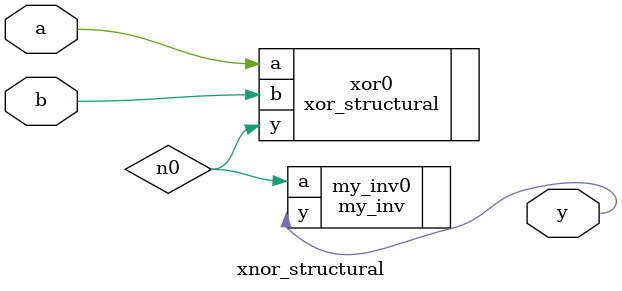
<source format=v>
module xnor_structural (
	input		a,
	input		b,
	output	y
	);
	
	wire n0;
	
	xor_structural xor0 (
		.a	(a),
		.b (b),
		.y (n0)
	);
	
	my_inv my_inv0 (
		.a	(n0),
		.y	(y)
	);
	
endmodule

</source>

**Problem description**. Leaving each image aside, repeat the listing above exactly.

**Response to the task**.
<source format=v>
module xnor_structural (
	input		a,
	input		b,
	output	y
	);
	
	wire n0;
	
	xor_structural xor0 (
		.a	(a),
		.b (b),
		.y (n0)
	);
	
	my_inv my_inv0 (
		.a	(n0),
		.y	(y)
	);
	
endmodule

</source>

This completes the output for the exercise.